Cela fait dix-neuf ans et le sacre polémique de Michael Moore qu’un véritable documentaire (on exclut les films hors normes de Godard) n’avait pas concouru à la Palme d’or. La compétition cannoise en accueille cette année deux : Jeunesse (Le Printemps) et Les Filles d’Olfa. On imagine que cette inflexion de la ligne éditoriale cannoise, qui comme la plupart des grands festivals internationaux relègue majoritairement le documentaire dans les sélections parallèles et autres « séances spéciales », doit sûrement au succès des récents Toute la beauté et le sang versé de Laura Poitras et Sur l’Adamant de Nicolas Philibert, respectivement Lion et Ours d’or. Qu’elle témoigne ou non d’un opportunisme, on se réjouit de cette (relative) ouverture, quand bien même la découverte du très attendu nouveau film de Wang Bing vient contraster légèrement la joie suscitée par l’annonce de sa présence dans la section reine : Jeunesse (Le Printemps), première partie d’un triptyque, est peut-être un événement à l’échelle de l’histoire récente du Festival de Cannes, mais pas vraiment à celle du cinéma de Wang Bing. On aurait même presque tendance à le tenir pour relativement mineur comparé à ses dernières œuvres, notamment Argent amer, avec laquelle il partage un cadre et un sujet voisin. Mais au fond qu’importe : la méthode bien rodée du documentariste, d’une précision par endroits renversante, accouche à nouveau d’un beau film.
Le patchwork
La caméra de Wang Bing s’est installée dans la cité de Zhili, où pullulent des ateliers de confection textile accueillant une main-d’œuvre essentiellement constituée de jeunes femmes et hommes issus de provinces rurales. Au sein d’une structure très fragmentée où se télescopent plusieurs petits groupes et figures, le montage procède assez limpidement à une forme de tissage entre le labeur de ces ouvriers émérites (leurs gestes sont si rapides qu’on croirait à plusieurs endroits que Wang Bing accélère le défilement des images) et leurs vies affectives. Par une embardée dont le cinéaste a le secret, on découvre, une fois le film déjà bien avancé, que les dortoirs des travailleurs se trouvent dans les mêmes bâtiments, voire étages, que les workshops : ici, il n’existe aucune distance entre l’intime et la machine capitaliste, rythmant à une cadence folle des journées indifférenciables les unes des autres. C’est d’ailleurs souvent à l’intérieur même des ateliers que s’esquissent d’abord une complicité ou une tendresse naissante entre les jeunes gens observés, de près ou à distance, par le cinéaste.
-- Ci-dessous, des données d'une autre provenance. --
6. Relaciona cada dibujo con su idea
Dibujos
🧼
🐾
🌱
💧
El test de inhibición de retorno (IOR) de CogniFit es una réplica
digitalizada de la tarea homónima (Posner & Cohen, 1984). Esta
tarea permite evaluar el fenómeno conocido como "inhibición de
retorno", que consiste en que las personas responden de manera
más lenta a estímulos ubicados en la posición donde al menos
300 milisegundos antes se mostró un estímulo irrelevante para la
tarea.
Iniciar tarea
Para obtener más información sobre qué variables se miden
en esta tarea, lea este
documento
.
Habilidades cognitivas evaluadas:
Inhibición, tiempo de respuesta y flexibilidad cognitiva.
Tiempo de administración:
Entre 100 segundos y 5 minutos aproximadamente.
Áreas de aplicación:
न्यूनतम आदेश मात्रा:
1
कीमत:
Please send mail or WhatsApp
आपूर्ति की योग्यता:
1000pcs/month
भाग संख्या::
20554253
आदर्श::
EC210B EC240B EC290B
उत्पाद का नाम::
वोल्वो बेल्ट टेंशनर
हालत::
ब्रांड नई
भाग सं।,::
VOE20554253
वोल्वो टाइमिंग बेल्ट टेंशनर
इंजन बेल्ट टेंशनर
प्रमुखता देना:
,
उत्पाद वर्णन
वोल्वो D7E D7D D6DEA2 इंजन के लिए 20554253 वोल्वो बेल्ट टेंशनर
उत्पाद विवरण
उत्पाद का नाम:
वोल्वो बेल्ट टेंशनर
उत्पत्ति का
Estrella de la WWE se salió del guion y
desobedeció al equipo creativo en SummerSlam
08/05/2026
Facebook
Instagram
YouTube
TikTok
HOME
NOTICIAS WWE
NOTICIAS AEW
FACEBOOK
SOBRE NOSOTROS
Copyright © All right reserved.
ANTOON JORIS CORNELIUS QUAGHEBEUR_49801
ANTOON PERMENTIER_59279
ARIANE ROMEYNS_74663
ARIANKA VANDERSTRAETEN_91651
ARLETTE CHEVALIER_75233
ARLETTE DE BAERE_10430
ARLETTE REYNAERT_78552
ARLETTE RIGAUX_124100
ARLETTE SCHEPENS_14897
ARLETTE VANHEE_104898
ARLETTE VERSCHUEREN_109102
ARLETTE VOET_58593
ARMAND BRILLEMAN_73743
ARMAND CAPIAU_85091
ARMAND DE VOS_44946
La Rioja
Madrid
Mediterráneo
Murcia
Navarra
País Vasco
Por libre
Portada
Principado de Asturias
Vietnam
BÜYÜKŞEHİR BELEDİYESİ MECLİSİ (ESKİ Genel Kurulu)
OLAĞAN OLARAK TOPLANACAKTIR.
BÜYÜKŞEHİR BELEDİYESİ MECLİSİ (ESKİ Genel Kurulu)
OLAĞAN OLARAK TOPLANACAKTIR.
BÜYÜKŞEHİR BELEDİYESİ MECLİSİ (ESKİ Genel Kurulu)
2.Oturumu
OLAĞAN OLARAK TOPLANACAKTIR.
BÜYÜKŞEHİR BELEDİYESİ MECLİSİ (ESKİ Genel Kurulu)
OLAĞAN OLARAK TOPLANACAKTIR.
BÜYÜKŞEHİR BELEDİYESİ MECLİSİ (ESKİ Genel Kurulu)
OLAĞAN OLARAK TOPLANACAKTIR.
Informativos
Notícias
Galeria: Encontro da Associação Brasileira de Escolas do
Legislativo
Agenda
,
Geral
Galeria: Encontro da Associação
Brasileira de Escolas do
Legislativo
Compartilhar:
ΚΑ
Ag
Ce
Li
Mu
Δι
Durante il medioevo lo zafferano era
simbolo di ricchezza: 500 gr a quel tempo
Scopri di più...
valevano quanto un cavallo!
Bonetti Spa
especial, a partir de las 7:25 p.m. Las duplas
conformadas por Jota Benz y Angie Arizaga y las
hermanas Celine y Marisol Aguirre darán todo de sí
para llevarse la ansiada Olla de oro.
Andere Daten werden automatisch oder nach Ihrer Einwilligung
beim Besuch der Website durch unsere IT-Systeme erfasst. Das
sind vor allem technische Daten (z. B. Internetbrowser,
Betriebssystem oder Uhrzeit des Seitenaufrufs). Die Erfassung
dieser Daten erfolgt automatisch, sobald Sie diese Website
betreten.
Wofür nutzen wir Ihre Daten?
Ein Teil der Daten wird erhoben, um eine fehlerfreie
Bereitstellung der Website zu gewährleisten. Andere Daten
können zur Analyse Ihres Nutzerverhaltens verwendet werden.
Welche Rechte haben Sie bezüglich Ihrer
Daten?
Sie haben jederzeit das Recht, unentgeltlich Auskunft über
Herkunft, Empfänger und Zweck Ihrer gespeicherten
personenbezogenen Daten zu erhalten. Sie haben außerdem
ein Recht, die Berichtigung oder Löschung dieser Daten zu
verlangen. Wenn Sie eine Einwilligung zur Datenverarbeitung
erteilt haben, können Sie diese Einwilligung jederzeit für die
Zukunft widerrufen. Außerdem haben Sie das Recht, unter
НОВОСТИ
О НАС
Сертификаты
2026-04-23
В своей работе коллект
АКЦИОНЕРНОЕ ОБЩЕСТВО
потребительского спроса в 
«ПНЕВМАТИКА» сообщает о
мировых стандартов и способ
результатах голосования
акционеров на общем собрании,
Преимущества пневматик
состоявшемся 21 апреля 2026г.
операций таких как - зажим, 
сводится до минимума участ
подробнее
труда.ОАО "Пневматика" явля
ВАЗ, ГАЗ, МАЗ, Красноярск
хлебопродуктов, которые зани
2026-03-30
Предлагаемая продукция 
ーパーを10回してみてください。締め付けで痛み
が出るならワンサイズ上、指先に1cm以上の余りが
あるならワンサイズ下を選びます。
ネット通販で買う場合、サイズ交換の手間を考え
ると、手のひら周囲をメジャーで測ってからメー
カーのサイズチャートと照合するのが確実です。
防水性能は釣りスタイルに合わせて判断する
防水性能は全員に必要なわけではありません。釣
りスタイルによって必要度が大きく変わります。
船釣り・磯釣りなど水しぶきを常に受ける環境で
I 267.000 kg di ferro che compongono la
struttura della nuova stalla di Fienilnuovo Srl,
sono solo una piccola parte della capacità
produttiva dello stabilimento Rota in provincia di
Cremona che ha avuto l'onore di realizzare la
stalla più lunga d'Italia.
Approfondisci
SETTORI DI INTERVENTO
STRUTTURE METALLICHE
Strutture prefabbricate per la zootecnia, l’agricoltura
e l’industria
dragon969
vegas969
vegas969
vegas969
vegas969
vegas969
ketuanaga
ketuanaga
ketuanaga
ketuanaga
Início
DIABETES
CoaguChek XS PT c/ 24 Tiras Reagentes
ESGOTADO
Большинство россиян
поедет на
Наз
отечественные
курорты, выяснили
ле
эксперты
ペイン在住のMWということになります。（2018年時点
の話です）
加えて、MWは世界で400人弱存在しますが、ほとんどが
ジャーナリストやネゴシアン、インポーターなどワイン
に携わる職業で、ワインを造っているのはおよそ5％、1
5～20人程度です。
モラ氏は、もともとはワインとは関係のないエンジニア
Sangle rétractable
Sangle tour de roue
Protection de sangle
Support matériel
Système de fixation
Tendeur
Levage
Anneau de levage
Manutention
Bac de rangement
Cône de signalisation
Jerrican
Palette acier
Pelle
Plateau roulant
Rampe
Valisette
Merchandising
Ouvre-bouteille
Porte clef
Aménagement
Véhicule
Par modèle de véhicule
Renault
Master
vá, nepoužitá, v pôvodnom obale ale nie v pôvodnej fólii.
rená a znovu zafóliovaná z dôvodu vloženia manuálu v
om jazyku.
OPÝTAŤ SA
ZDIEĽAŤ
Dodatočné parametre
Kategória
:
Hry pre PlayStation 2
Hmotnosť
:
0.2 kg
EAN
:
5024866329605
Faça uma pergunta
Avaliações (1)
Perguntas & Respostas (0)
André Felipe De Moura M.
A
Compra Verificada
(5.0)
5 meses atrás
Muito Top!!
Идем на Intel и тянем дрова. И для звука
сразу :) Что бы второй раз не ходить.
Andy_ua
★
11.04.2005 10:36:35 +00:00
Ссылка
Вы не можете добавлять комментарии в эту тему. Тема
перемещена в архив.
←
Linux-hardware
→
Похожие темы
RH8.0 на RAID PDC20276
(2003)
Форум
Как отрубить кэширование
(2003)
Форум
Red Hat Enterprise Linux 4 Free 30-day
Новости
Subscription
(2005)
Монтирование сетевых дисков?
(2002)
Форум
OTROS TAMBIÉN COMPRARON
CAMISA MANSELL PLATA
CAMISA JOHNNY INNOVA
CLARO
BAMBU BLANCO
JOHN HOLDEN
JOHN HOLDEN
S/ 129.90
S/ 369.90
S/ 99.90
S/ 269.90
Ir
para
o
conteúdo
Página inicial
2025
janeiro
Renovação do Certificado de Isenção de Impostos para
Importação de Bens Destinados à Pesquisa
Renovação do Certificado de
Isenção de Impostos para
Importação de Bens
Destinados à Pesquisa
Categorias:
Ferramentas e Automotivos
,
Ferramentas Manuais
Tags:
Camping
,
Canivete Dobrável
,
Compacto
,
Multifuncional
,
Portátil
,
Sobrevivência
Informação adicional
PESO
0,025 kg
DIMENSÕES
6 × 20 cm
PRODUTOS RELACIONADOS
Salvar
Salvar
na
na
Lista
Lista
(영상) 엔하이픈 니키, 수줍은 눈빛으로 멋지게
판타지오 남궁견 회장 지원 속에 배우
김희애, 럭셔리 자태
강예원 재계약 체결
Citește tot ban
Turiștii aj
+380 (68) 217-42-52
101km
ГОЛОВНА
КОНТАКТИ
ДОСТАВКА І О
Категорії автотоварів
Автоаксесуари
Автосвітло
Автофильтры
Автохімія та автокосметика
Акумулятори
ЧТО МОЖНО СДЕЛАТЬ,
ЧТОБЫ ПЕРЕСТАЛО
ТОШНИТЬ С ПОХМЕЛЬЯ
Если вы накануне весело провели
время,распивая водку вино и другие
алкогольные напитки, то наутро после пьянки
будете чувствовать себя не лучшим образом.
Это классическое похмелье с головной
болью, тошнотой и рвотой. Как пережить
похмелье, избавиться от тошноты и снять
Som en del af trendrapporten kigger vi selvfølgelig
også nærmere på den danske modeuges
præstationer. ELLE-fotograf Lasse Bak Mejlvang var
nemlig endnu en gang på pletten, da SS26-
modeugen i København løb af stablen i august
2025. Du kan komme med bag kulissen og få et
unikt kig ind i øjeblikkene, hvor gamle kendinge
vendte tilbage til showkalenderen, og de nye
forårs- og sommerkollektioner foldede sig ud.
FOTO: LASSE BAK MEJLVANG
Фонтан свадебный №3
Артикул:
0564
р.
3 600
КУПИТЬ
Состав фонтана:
Wang Bing alterne ainsi des portraits de couples ou d’amis avec la description méticuleuse des rapports de force qui régissent cette industrie. Si les patrons et maîtres d’œuvre paraissent dans un premier temps peu présents (du moins devant la caméra de Wang Bing), laissant travailler leurs employés dans une atmosphère plutôt détendue, le cinéaste détaille en revanche les négociations récurrentes sur le prix des articles – on est payé ici à la pièce, pour maximiser le rendement. Cette manière d’éparpiller le documentaire en une série de faux particularismes, qui renvoient systématiquement aux mêmes situations et conditions, est à la fois la force du film mais peut-être aussi sa limite : le dispositif, qui se concentre sur un plus grand nombre de « personnages » et de microcosmes que d’habitude, implique nécessairement de passer moins de temps avec chacun. D’où l’impression que se fait ici plus rare l’une des richesses du cinéma de Wang Bing : ses ruptures de ton, qui lézardent des blocs de réel d’un raccord ou d’un mouvement de caméra. On en trouve toutefois une, vertigineuse, qui offre au film sa plus belle scène : au cours d’une journée de travail ordinaire, des chamailleries joyeuses dégénèrent subitement en une véritable bagarre lorsqu’un ouvrier reçoit un projectile de la part de l’un de ses collègues. Au milieu du tumulte, capturé en un plan-séquence unique, Wang Bing opère un improbable panoramique pour se concentrer sur une ouvrière en retrait, le regard étrangement ému, sans que l’on sache pourquoi, continuant malgré tout sa tâche alors que l’attention du reste de l’atelier est suspendue à la rixe. (Très) rares sont les documentaristes qui filment si minutieusement des situations nées du hasard que la moindre inflexion de leur mise en scène semble les redessiner. Wang Bing est assurément l’un d’entre eux.